Fim de ano chegando, Tico e Teco à beira de um ataque apoplético nesta quase finda rotina escolar de corredores ruidosos, paredes brocadas, tetos despencados, janelas quebradas... ao chão jaz um armário bichado de portas entreabertas e intocáveis (afinal quem cutucaria as dobradiças daquele lúgubre santuário?) Mas eis que uma amarelada folhinha recortada de jornal, dependurada por um percevejo, faz o irriquieto Teco e sua verve jornalística meterem a mão na cumbuca, digo, na porta do armário e despregar de lá o papel. Um pequeno artigo não datado sob a rubrica de Ernst Widmer, tá lá "(*professor titular da EMAC/UFBA)". Ali, entre temas e variações, o fundador do célebre Grupo de Compositores da Bahia considera: "(...) Na verdade padecemos de uma miragem: o conflito entre tradição e inovação, entre o institucionalizado e o não, entre ensino dogmático e ensino heterodoxo, é um conflito apenas aparente e efêmero. (Se compararmos hoje as músicas de ferrenhos opositores como Wagner e Brahms, constatamos mais semelhança que diferença. Desse modo, parecem irrelevantes as críticas que uma corrente faz à outra). Essa miragem seduz a relevar em vez de instigar, a elogiar em lugar de questionar, a consentir em vez de divergir com os nossos pares. Questionar teorias, atuações, instituições e sistemas é saudável". Tico também lê, saem os dois dali reenergizados, quase tranquilos, olhos contemplativos, quase saudosos, de que tais palavras estão a reverberar de alguma forma naqueles corredores ruidosos, naquelas paredes brocadas e armários abandonados...

13 outubro 2009

Lé com Cré

Teco tenta ensinar a Tico a técnica da meditação seguida de um longo expirar em 'oooommmm', mas este, temperamental, costuma mandar às cuias qualquer insight de inspiração oriental. Com índice zero de tolerância, profere sistemáticos impropérios em reuniões familiares e, principalmente, no trânsito. Aliás, engarrafamentos, filas de supermercado, atendentes de call center e repartições públicas lhe causam delirium tremens. Teco é o oposto, sabe escutar, conciliar, ponderar, acalmar os ânimos (o próprio e os alheios). Tico é tranco, Teco é tantra... o mundo é assim... mas pode ser assado... vezes Yin... vezes Yang... branco com bolinhas pretas... preto com bolinhas brancas... um grito no silêncio... o silêncio no grito... a mão que afaga... que apedreja... o norte... o sul... o leste... o nonononononono............


15 setembro 2009

Pleno neologismo sonoro



Talvez seja mera relação cármica, talvez o Congo seja ali ou aqui, acolá, colé...
O Congo de Lokua Kanza é franco. É afro-franco-brasileiro.
Nada que precise explicar.
Aliás, vamo combinar que nada que preenche precisa.
Dispensa traduções, embora traduza aos montes.

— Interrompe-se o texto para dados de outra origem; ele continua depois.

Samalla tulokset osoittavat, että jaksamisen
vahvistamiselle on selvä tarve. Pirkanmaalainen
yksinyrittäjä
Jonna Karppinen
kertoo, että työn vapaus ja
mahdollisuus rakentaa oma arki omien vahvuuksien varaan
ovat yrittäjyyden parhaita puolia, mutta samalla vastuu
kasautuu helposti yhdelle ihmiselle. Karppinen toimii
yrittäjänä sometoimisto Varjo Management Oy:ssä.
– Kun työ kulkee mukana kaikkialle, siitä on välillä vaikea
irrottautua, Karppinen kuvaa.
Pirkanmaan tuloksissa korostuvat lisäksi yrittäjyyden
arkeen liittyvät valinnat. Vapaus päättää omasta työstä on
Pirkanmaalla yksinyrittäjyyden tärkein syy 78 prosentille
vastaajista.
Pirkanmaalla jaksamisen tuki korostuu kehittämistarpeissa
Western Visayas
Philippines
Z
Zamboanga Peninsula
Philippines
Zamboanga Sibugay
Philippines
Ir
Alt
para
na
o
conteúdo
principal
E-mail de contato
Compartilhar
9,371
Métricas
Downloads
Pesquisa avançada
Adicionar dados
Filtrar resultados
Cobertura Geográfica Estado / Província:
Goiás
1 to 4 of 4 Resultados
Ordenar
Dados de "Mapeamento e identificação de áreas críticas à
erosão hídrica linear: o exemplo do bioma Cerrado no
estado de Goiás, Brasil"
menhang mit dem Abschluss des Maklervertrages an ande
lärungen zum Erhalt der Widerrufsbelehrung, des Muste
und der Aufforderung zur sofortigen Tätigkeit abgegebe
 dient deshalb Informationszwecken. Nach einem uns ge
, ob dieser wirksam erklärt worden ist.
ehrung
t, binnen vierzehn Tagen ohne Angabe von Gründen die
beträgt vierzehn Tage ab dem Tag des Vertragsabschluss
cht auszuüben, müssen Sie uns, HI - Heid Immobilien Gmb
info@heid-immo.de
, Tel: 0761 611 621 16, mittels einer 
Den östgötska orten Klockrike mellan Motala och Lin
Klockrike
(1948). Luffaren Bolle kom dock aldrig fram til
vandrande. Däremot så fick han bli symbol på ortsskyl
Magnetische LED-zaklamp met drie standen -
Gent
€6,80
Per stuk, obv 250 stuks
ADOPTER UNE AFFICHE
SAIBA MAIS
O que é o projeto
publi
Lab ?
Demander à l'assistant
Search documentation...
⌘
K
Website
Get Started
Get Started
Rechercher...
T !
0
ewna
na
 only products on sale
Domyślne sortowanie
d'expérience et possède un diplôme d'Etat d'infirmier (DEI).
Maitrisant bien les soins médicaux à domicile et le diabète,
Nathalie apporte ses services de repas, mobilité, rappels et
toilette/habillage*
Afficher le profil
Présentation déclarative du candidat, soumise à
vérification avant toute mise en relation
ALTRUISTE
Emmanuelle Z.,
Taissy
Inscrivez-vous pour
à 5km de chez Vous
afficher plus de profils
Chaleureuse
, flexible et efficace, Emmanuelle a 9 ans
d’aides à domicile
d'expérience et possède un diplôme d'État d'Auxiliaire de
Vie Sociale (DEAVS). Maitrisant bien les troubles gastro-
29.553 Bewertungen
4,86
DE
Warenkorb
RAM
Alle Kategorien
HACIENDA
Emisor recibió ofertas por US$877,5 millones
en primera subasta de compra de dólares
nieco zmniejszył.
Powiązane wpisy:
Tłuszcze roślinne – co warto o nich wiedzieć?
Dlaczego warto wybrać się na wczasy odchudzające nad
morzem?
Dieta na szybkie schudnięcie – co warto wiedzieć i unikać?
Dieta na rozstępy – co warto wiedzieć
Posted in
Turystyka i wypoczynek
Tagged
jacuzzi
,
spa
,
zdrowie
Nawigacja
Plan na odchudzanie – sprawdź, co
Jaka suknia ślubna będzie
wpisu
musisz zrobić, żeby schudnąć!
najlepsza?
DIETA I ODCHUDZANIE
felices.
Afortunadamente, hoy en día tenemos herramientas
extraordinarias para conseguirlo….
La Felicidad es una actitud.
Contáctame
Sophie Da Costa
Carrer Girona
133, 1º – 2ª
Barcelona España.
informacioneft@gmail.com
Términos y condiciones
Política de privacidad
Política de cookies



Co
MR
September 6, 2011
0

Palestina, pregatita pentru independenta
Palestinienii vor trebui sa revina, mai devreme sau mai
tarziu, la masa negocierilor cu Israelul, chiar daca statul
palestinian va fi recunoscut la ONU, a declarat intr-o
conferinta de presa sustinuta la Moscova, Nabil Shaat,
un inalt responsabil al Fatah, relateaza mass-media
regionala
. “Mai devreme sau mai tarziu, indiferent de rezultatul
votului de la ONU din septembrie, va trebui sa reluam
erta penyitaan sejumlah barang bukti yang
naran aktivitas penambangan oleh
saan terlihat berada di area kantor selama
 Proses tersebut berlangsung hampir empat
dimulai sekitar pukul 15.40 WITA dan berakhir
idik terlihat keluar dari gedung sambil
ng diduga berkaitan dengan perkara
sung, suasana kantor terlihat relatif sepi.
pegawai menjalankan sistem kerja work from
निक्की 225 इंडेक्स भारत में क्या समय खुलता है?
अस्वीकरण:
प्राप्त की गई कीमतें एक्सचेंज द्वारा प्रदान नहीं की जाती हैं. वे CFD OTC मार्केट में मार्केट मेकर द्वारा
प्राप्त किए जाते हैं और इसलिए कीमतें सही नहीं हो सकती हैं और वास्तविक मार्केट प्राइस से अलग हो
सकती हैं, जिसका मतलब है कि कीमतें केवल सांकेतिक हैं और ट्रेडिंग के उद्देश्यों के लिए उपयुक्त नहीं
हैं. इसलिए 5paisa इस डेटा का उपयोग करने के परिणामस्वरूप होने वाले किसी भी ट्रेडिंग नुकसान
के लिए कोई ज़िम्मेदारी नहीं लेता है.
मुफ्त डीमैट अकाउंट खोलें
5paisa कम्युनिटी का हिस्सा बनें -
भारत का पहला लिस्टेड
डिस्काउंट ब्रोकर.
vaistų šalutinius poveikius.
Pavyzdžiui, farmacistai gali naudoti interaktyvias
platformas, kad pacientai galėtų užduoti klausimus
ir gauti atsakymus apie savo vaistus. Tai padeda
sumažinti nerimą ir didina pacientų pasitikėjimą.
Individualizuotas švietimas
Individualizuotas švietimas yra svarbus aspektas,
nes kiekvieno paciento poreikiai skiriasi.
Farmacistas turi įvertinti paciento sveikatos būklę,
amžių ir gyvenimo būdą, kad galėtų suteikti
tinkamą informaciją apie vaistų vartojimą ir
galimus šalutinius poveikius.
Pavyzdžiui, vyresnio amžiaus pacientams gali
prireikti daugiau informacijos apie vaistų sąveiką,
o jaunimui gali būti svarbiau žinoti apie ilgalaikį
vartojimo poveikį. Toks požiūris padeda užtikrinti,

(clique meu com máquina emprestada)

29 agosto 2009

Só Bob salva!

Quem tem a pachorra de acompanhar as atividades do Senado deve mesmo chorar, mas vá lá que tem seu lado divertido. Ler, por exemplo, as 32 páginas da ata de apreciação do relatório final da CPI do Apagão Aéreo é salutar pra quem ainda não fez seu mea culpa perante o medo da Regina Duarte. É por isso que o Walter Sales acha fácil ganhar prêmios com documentários made in Brazil. No país do absurdo, quem irá dizer que a realidade não é muito mais cinematográfica que a ficção? Música de fundo(s): "Um dia alguém me falou que eu cresceria num país tão belo/ Tudo verde e amarelo/ Todo mundo sincero.../ Marmelada, Tô comendo nada!" E esse Back2Black, alguém explica por que Marina Lima e Marisa Monte entraram na programação?

11 agosto 2009

Tem mais Sampa no 'sol' do que na lua...


(foto by André Stangl)

Caetano, eu tinha que lembrar... na direção do albergue, no cruzamento da Ipiranga com a Av. São João, no tropeço de apressados mascarados (nesse caso, não os foliões), na real deselegância de meninos e meninas. Eu, no avesso da aparente expectativa que dá disposição à cidade para encarar a si mesma, cantando Chico, errando toda a letra e trocando 'samba' por 'Sampa', admirando o pôr do sol no Ibirapuera... colou.

18 julho 2009

Music face to face

Uma disposição diferente para se ouvir música surgiu desde que a tecnologia possibilitou o armazenamento do som. Levar música para casa foi um avanço em termos mercadológicos, mas também um fato revolucionário do ponto de vista sociocultural, um "vandalismo artístico" de que fala Antony Hopkins, uma fragmentação cognitiva experimentada pela sociedade contemporânea. No tempo individual, diametralmente oposto à velocidade dos acontecimentos, o que significa 'desligar' Mozart ao chamado do telefone e ler apenas as manchetes dos jornais? O que significa o recorte imposto pelo mundo moderno que nos faz priorizar o efêmero (a chamada) em detrimento do estável (a gravação)? A música que convive com a realidade do play/ pause/ repeat/ skip/ random, em novas formatações e escutas improváveis, torna-se o quê? Um acessório ou uma ponte para a diversidade? Recriada no tempo/espaço, é matéria de uma nova arte ou entulho na embrulhada audivisual do mundo globalizado? Será o surrealismo sonoro? A "experimentação total da esterilidade"? (parafraseando o Dalí), ou a crazy animation com paisagens oníricas de um tempo de verão?


03 julho 2009

A tempo: há tempo?

Sou do tempo. No tempo. Só tempo.

15 junho 2009

Gil Visionário

A propósito da pauta diária... do apocalíptico...



...a (há) diferença (?)

06 junho 2009

Do som à sonolência (e vice-versa)

Amanheci com sons de Villa e Bártok em meus sonhos matinais. Uma trilha tonal-quase-atonal que invadiu meu instável-quase-estável estado de espírito... Adormeci de novo e fiz uma regressão ainda mais radical, com direito a cítaras e castelos medievais.
P.S. O dia não estava chuvoso

22 maio 2009

"E priu" (*)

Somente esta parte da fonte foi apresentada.